Tasks -
- a) Can you restate the section of the article on prioritizing SEO tasks between "Fixes should only" and "you get back.", inclusive, swapping "competition" for "rivalry"?
- b) How would the article on prioritizing SEO tasks carry on after its final sentence? Write the next part.

No matter if you’re venturing into the realms of SEO tasks for the first time or you’re having a refresh on a site for the umpteenth time, you need to make sure that the tasks you outline are prioritized correctly.
There are a variety of factors at play, covering user interactions, crawlability, indexation and more – but where do you start?
Obviously each site is different as are their issues, but hopefully the outline below will help you work out where to start and how to make sure you’re spending the right time on the right tasks.
If you’re already getting traffic and results from certain pages, then the fixes on these should be a top priority.
Fixes should only enhance the rankings and traffic through to these pages, but make sure that you monitor traffic and benchmark the performance so your ‘fix’ isn’t detrimental. For example, if you shift the focus to a different keyword you could be removing a good traffic source.
This is harder to quantify and there are a lot of factors at play, but you should make sure you know what you want to achieve.
Extra pages or changes for lower volume but higher intent keywords are no brainers, but you should also bear in mind competition and see where the gains can be made. If everyone has the same idea in your industry you could end up spending much more than you get back.
Linked to the two factors above, you should make sure that you have the right focus and aren’t just going for vanity metrics. This also helps when you have well thought out and properly quantified KPIs.
Depending on your setup your in-house or external resourcing might not be able to handle your requests, or it may incur further charges. Making sure that you know what these are as an SEO is a good idea so you aren’t putting forward recommendations which have no chance of ever being implemented.
Following on from the last point above you might have different skill sets in your team to help you with different aspects. Managing this properly can give you a much easier ride.

Entries provided -
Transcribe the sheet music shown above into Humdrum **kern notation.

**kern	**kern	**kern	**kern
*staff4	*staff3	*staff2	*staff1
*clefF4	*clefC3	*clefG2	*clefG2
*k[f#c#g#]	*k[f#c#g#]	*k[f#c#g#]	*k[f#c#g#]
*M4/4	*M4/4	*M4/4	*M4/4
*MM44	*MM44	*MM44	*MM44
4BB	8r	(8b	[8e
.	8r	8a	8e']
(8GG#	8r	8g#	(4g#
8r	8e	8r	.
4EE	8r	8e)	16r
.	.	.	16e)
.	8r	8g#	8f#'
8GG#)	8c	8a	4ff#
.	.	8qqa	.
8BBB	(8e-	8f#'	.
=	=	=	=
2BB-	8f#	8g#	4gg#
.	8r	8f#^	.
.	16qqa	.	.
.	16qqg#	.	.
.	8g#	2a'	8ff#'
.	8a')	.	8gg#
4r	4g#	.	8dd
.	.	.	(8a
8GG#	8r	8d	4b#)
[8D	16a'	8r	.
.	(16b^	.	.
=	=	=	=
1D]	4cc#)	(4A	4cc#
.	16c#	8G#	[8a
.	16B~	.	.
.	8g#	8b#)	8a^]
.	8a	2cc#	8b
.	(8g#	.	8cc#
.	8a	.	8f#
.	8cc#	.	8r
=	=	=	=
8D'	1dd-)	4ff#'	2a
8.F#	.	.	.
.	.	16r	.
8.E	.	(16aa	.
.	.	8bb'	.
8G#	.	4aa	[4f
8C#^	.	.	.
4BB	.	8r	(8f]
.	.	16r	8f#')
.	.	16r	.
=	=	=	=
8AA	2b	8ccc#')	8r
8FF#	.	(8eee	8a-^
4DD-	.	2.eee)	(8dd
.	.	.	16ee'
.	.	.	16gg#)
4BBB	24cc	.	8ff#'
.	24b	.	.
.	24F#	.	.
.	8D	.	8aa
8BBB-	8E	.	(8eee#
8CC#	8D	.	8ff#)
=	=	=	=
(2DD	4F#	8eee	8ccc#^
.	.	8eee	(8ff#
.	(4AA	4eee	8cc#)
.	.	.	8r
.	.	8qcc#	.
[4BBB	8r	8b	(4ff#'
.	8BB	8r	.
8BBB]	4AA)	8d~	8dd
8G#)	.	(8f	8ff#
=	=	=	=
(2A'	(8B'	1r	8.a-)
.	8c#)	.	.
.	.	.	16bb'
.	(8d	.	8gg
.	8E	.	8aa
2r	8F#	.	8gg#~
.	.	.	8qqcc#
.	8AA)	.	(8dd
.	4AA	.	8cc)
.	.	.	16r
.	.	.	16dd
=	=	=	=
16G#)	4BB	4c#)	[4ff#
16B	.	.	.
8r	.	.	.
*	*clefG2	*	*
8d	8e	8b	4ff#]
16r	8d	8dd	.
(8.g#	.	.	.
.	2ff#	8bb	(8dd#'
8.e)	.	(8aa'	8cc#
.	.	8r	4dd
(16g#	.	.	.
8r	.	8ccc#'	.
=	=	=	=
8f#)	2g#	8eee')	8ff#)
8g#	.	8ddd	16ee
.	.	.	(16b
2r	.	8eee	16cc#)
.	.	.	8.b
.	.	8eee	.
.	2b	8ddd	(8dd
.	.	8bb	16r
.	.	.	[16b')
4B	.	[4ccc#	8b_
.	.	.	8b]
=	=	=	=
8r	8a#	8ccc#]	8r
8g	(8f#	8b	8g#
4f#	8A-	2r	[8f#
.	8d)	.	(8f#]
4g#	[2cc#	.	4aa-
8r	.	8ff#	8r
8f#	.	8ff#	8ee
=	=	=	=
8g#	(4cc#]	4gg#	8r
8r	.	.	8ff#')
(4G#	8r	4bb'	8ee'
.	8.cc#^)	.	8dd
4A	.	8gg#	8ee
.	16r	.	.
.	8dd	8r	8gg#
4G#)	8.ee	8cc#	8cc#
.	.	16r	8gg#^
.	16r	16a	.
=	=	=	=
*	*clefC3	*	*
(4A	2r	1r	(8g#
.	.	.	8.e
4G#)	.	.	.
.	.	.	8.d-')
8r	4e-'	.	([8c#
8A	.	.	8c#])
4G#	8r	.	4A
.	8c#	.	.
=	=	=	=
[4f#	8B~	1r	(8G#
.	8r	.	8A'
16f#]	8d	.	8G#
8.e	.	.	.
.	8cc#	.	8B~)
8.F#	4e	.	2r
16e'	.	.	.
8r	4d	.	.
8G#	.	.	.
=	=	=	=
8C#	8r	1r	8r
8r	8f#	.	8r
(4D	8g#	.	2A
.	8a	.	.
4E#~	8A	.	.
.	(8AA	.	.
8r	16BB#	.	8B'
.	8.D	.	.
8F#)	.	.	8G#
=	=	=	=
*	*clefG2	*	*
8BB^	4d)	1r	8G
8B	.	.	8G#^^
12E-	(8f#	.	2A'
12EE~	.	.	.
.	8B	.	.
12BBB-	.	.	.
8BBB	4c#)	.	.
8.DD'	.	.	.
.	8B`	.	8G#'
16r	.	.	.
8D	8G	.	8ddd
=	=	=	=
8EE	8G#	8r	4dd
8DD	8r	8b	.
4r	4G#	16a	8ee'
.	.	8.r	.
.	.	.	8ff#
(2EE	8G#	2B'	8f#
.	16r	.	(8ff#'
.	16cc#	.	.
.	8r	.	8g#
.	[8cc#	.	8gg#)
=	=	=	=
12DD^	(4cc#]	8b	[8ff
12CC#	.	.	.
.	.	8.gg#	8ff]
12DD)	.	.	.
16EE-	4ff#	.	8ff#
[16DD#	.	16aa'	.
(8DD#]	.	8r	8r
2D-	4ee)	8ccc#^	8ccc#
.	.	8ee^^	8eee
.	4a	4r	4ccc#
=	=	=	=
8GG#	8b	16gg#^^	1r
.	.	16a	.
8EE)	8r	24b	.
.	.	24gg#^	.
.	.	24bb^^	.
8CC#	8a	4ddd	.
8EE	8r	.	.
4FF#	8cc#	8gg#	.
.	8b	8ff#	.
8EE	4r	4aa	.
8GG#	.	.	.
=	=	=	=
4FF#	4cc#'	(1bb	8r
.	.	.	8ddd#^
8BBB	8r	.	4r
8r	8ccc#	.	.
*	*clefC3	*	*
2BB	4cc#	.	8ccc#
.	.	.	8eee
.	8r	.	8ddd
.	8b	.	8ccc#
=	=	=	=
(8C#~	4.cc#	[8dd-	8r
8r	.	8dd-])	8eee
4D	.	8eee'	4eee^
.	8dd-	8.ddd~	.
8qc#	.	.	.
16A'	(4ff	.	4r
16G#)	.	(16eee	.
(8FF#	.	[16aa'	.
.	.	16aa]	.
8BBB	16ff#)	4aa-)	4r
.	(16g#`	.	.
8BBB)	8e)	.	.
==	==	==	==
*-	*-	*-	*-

Your written answers -
- a)
Fixes should only enhance the rankings and traffic through to these pages, but make sure that you monitor traffic and benchmark the performance so your ‘fix’ isn’t detrimental. For example, if you shift the focus to a different keyword you could be removing a good traffic source.
This is harder to quantify and there are a lot of factors at play, but you should make sure you know what you want to achieve.
Extra pages or changes for lower volume but higher intent keywords are no brainers, but you should also bear in mind rivalry and see where the gains can be made. If everyone has the same idea in your industry you could end up spending much more than you get back.

- b)
A rough order of priority for this is fixing the crawling issues first, then onto the on-page factors, content and UX. This gives you the chance to succeed whilst the later fixes are updated and you go onto A/B testing and other extra parts.
All other fixes are pointless if you don’t actually get crawled and indexed. Make sure that you clear 404 errors, fix soft 404s and check other Google Search Console data such as canonicals and pages which you think should be indexed but aren’t.
Your title tags, meta descriptions, header tag structure and URL are the next level of priority. You’ve made sure crawlers are getting to the pages, so you can now focus on the relevancy to your chosen keywords.
Tweaks and improvements to content are important SEO factors, but they are still slightly behind the above. Make your writing natural and informative and avoid keyword stuffing. This shouldn’t have been an issue years ago, never mind now!
This is more reliant on the data you can collect from event tracking, heatmapping and A/B testing. You can go off best practices for UX when you start, but this real-world data is much more relevant to individual cases.
This may be a rough list for now but hopefully it gives you some better ideas for upcoming site fixes as well being a good base for explaining your work.